Academic Enterprise Homepage (1.a)

Here again, for awareness - there are three news banners, connecting Academic users with the events happening in Administrative/Research/Clinical Enterprises, and also the clinical services

3. The Research Enterprise (1.b) Homepage would look something like this : 

Research Enterprise Homepage (1.b)

Again, with its three news banners, the Research Enterprise Homepage connects users with Administrative, Academic, and Clinical Enterprise news. 

4. The Clinical Enterprise (1.cHomepage would look something like this : 

Clinical Enterprise Homepage (1.c)

While the first level of news banners here is focused on Clinical Enterprise news, the second level connects with Hospital-Based, Ambulatory-Based, and Off-Campus Services, followed by a third with Administrative, Academic, and Research News. 

5. The Clinical Enterprise > Hospital-Based Services (1.c.iHomepage would look something like this : 

Clinical Enterprise > Hospital-Based (1.c.i)

Here, the primary news links are related to Hospital-Based News, followed by General Clinical Enterprise and Ambulatory Clinical Service News, followed by Administrative, Research, and Academic News. 

6. The Clinical Enterprise > Ambulatory-Based Services (1.c.iiHomepage would look something like this : 

Clinical Enterprise > Ambulatory (1.c.ii)

Here, the news links will help connect Ambulatory Users to Ambulatory News, followed by General Clinical Enterprise and Hospital-Based news, followed by Administrative, Research, and Academic news/announcements. 

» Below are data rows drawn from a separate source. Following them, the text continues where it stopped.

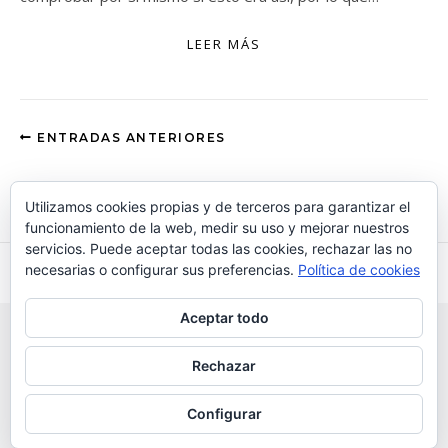
LEER MÁS
ENTRADAS ANTERIORES
Utilizamos cookies propias y de terceros para garantizar el
funcionamiento de la web, medir su uso y mejorar nuestros
servicios. Puede aceptar todas las cookies, rechazar las no
necesarias o configurar sus preferencias.
Política de cookies
Aceptar todo
Rechazar
Creative Commons (CC) |
Bard Tema de
WP Royal
.
Configurar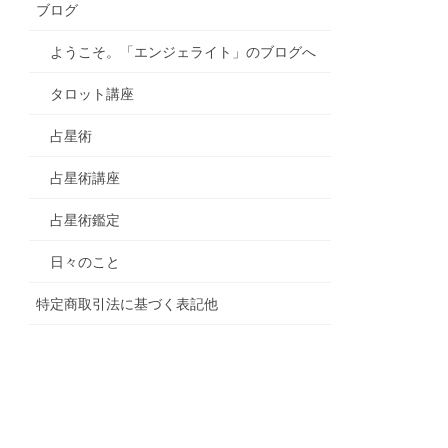
ブログ
ようこそ。「エンジェライト」のブログへ
タロット講座
占星術
占星術講座
占星術鑑定
日々のこと
特定商取引法に基づく表記他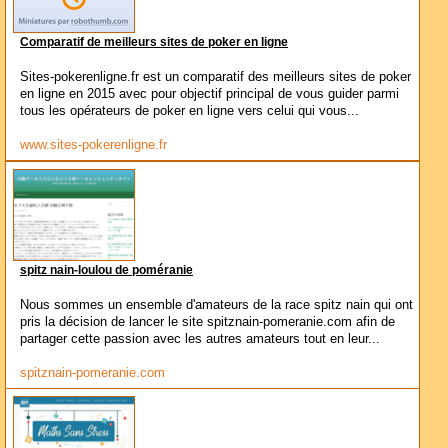
Comparatif de meilleurs sites de poker en ligne
Sites-pokerenligne.fr est un comparatif des meilleurs sites de poker
en ligne en 2015 avec pour objectif principal de vous guider parmi
tous les opérateurs de poker en ligne vers celui qui vous...
www.sites-pokerenligne.fr
spitz nain-loulou de poméranie
Nous sommes un ensemble d'amateurs de la race spitz nain qui ont
pris la décision de lancer le site spitznain-pomeranie.com afin de
partager cette passion avec les autres amateurs tout en leur...
spitznain-pomeranie.com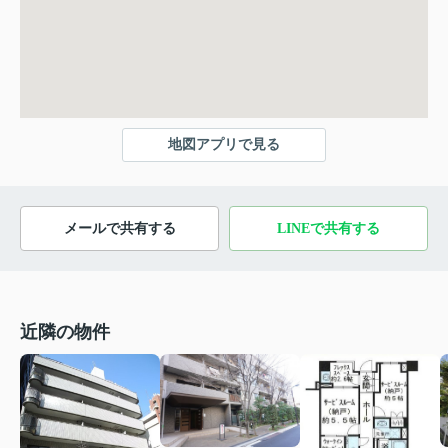
地図アプリで見る
メールで共有する
LINEで共有する
近隣の物件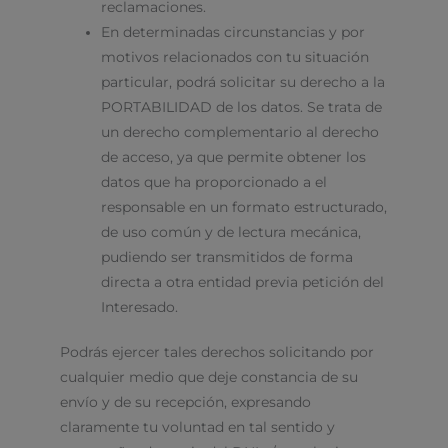
reclamaciones.
En determinadas circunstancias y por
motivos relacionados con tu situación
particular, podrá solicitar su derecho a la
PORTABILIDAD de los datos. Se trata de
un derecho complementario al derecho
de acceso, ya que permite obtener los
datos que ha proporcionado a el
responsable en un formato estructurado,
de uso común y de lectura mecánica,
pudiendo ser transmitidos de forma
directa a otra entidad previa petición del
Interesado.
Podrás ejercer tales derechos solicitando por
cualquier medio que deje constancia de su
envío y de su recepción, expresando
claramente tu voluntad en tal sentido y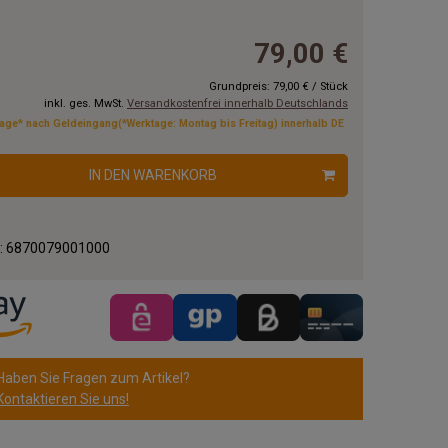
79,00 €
Grundpreis:
79,00 €
/
Stück
inkl. ges. MwSt.
Versandkostenfrei innerhalb Deutschlands
tage* nach Geldeingang(*Werktage: Montag bis Freitag) innerhalb DE
IN DEN WARENKORB
.:
6870079001000
Haben Sie Fragen zum Artikel?
Kontaktieren Sie uns!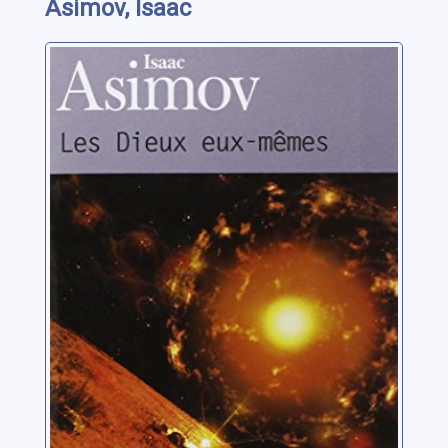
Asimov, Isaac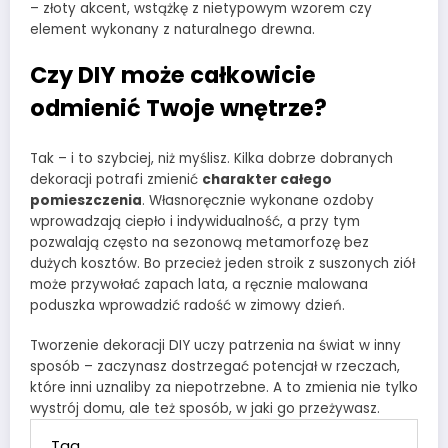
– złoty akcent, wstążkę z nietypowym wzorem czy
element wykonany z naturalnego drewna.
Czy DIY może całkowicie
odmienić Twoje wnętrze?
Tak – i to szybciej, niż myślisz. Kilka dobrze dobranych
dekoracji potrafi zmienić
charakter całego
pomieszczenia
. Własnoręcznie wykonane ozdoby
wprowadzają ciepło i indywidualność, a przy tym
pozwalają często na sezonową metamorfozę bez
dużych kosztów. Bo przecież jeden stroik z suszonych ziół
może przywołać zapach lata, a ręcznie malowana
poduszka wprowadzić radość w zimowy dzień.
Tworzenie dekoracji DIY uczy patrzenia na świat w inny
sposób – zaczynasz dostrzegać potencjał w rzeczach,
które inni uznaliby za niepotrzebne. A to zmienia nie tylko
wystrój domu, ale też sposób, w jaki go przeżywasz.
Tag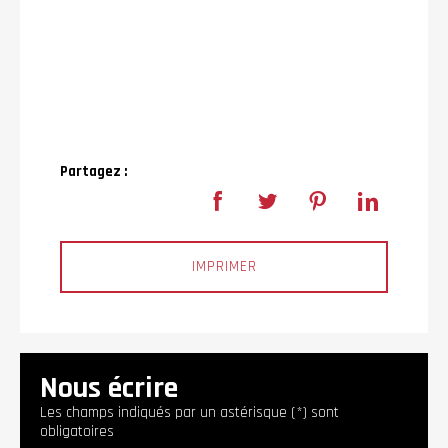
Partagez :
IMPRIMER
Nous écrire
Les champs indiqués par un astérisque (*) sont
obligatoires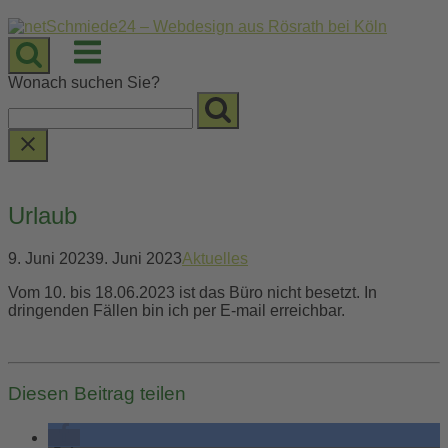
Skip
to
Menu
content
Wonach suchen Sie?
Urlaub
9. Juni 2023
9. Juni 2023
Aktuelles
Vom 10. bis 18.06.2023 ist das Büro nicht besetzt. In
dringenden Fällen bin ich per E-mail erreichbar.
Diesen Beitrag teilen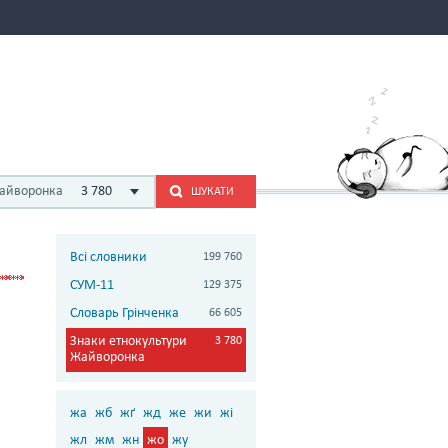
Жайворонка
3 780
ШУКАТИ
Всі словники
199 760
СУМ-11
129 375
Словарь Грінченка
66 605
Знаки етнокультури
3 780
Жайворонка
жа
жб
жґ
жд
же
жи
жі
жл
жм
жн
жо
жу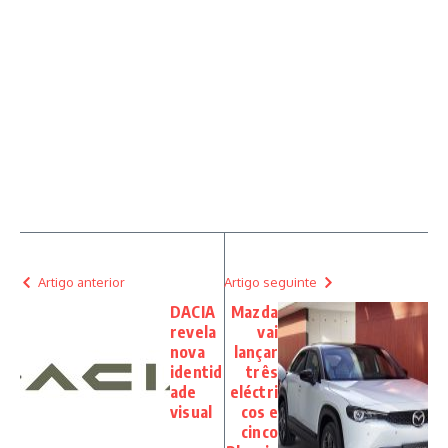
Artigo anterior
Artigo seguinte
DACIA
Mazda
revela
vai
nova
lançar
identid
três
ade
eléctri
visual
cos e
cinco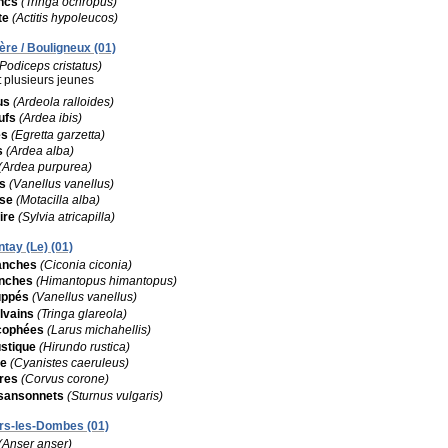
ncs
(Tringa ochropus)
te
(Actitis hypoleucos)
re / Bouligneux (01)
(Podiceps cristatus)
:
plusieurs jeunes
us
(Ardeola ralloides)
ufs
(Ardea ibis)
es
(Egretta garzetta)
s
(Ardea alba)
(Ardea purpurea)
s
(Vanellus vanellus)
ise
(Motacilla alba)
ire
(Sylvia atricapilla)
ntay (Le) (01)
anches
(Ciconia ciconia)
anches
(Himantopus himantopus)
uppés
(Vanellus vanellus)
lvains
(Tringa glareola)
cophées
(Larus michahellis)
ustique
(Hirundo rustica)
ue
(Cyanistes caeruleus)
ires
(Corvus corone)
sansonnets
(Sturnus vulgaris)
ars-les-Dombes (01)
(Anser anser)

7. Finally, the Clinical Enterprise > Off-Campus Services (1.c.iii) Homepage would look something like this : 

Clinical Enterprise > Off-Campus (1.c.iii)

Here, the news links help connect
Off-Campus Clinical Services with Off-Campus News, followed by General Clinical Enterprise news, followed by Administrative, Research, and Academic News links. 

Creating this sort of framework is not easy, and would require a significant investment in time and resources to implement and maintain this. One of the biggest challenges would be maintenance - How exactly would you maintain such a framework? Would there be one central 'webmaster' team, or would there be distributed 'webmasters' in different departments, each trained to maintain their area, links, news/announcements, and files?

That being said, I do believe there could be significant benefits to this sort of structure, by educating and empowering all of your employees to strategically find solutions within a few clicks of their landing page.

Either way - I hope this sample index and these designs help you think about how to strategically design and optimize your Intranet for your own institution.

Have any experience with Intranet optimization? See any areas for improvement? Feel free to leave them in the comments section below!

Remember, this blog is for educational purposes only - Your mileage may vary! Do not make any changes to your Intranet strategy without discussing, scoping, prioritizing, and approval from your own leadership teams!